TL;DR – This is a film that on the surface is really crass, but they use that crassness as a cover to tell a story with real heart    

Score – 3.5 out of 5 stars

Post-Credit Scene – There is no post-credit scene

Good Boys. Image Credit: Universal.

Review

Well, this might be one of the biggest surprises that I have seen so far this year. To be honest, I was not really sure what I was going to see when I sat down at my screening of Good Boys. However, given it was being produced by Seth Rogan, and written by this guy who wrote Year One there may have been some subconscious preconceptions floating there. But what I could not expect was a film with real heart.
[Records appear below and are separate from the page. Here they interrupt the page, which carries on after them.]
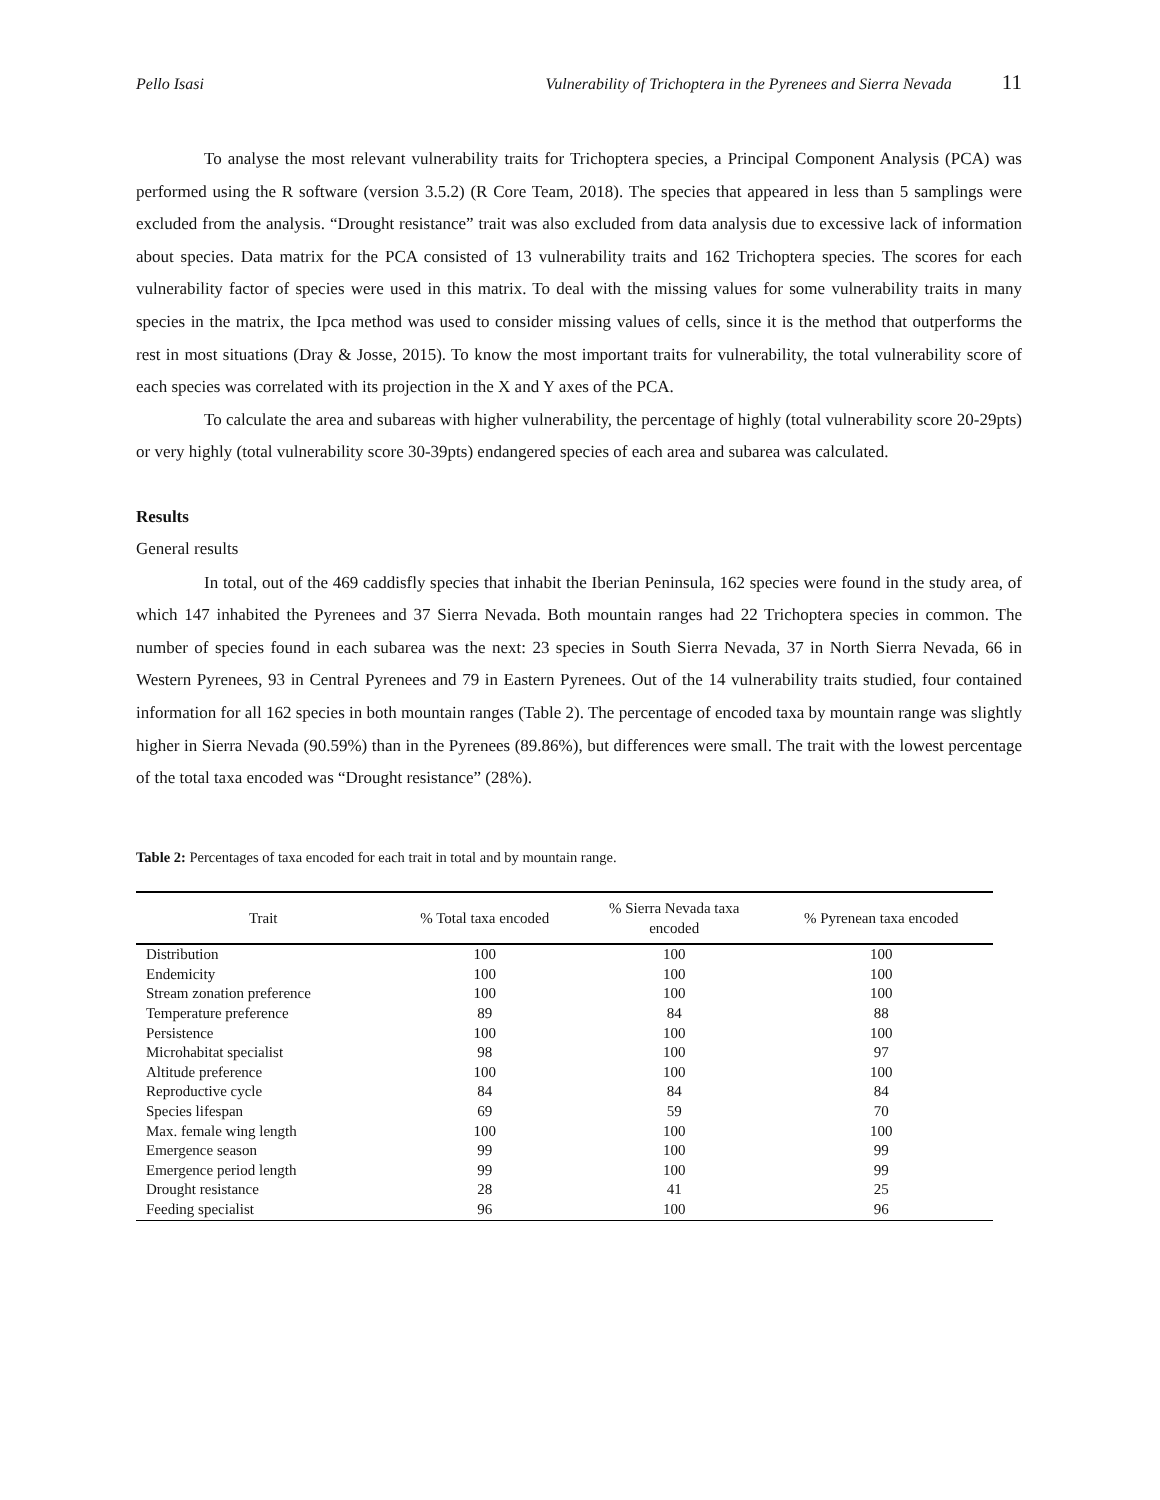Pello Isasi Vulnerability of Trichoptera in the Pyrenees and Sierra Nevada 11
To analyse the most relevant vulnerability traits for Trichoptera species, a Principal Component Analysis (PCA) was performed using the R software (version 3.5.2) (R Core Team, 2018). The species that appeared in less than 5 samplings were excluded from the analysis. “Drought resistance” trait was also excluded from data analysis due to excessive lack of information about species. Data matrix for the PCA consisted of 13 vulnerability traits and 162 Trichoptera species. The scores for each vulnerability factor of species were used in this matrix. To deal with the missing values for some vulnerability traits in many species in the matrix, the Ipca method was used to consider missing values of cells, since it is the method that outperforms the rest in most situations (Dray & Josse, 2015). To know the most important traits for vulnerability, the total vulnerability score of each species was correlated with its projection in the X and Y axes of the PCA.
To calculate the area and subareas with higher vulnerability, the percentage of highly (total vulnerability score 20-29pts) or very highly (total vulnerability score 30-39pts) endangered species of each area and subarea was calculated.
Results
General results
In total, out of the 469 caddisfly species that inhabit the Iberian Peninsula, 162 species were found in the study area, of which 147 inhabited the Pyrenees and 37 Sierra Nevada. Both mountain ranges had 22 Trichoptera species in common. The number of species found in each subarea was the next: 23 species in South Sierra Nevada, 37 in North Sierra Nevada, 66 in Western Pyrenees, 93 in Central Pyrenees and 79 in Eastern Pyrenees. Out of the 14 vulnerability traits studied, four contained information for all 162 species in both mountain ranges (Table 2). The percentage of encoded taxa by mountain range was slightly higher in Sierra Nevada (90.59%) than in the Pyrenees (89.86%), but differences were small. The trait with the lowest percentage of the total taxa encoded was “Drought resistance” (28%).
Table 2: Percentages of taxa encoded for each trait in total and by mountain range.
| Trait | % Total taxa encoded | % Sierra Nevada taxa encoded | % Pyrenean taxa encoded |
| --- | --- | --- | --- |
| Distribution | 100 | 100 | 100 |
| Endemicity | 100 | 100 | 100 |
| Stream zonation preference | 100 | 100 | 100 |
| Temperature preference | 89 | 84 | 88 |
| Persistence | 100 | 100 | 100 |
| Microhabitat specialist | 98 | 100 | 97 |
| Altitude preference | 100 | 100 | 100 |
| Reproductive cycle | 84 | 84 | 84 |
| Species lifespan | 69 | 59 | 70 |
| Max. female wing length | 100 | 100 | 100 |
| Emergence season | 99 | 100 | 99 |
| Emergence period length | 99 | 100 | 99 |
| Drought resistance | 28 | 41 | 25 |
| Feeding specialist | 96 | 100 | 96 |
So to set the scene, we open in on our main trio Max (Jacob Tremblay), Lucas (Keith L. Williams), and Thor (Brady Noon) who are in the first weeks of Middle School in year six. They have been friends forever and call themselves the Beanbag Boys, but while they have been inseparable in life to this point things are rapidly changing. Max is trying to get the courage to ask out Brixlee (Millie Davis), Lucas is struggling with changing family life, and Thor is trying to escape his past reputation and be accepted by the cool kids like Soren (Izaac Wang). All of this comes to a head one day when Max is invited to a kissing party setting off a chain of events that change everything.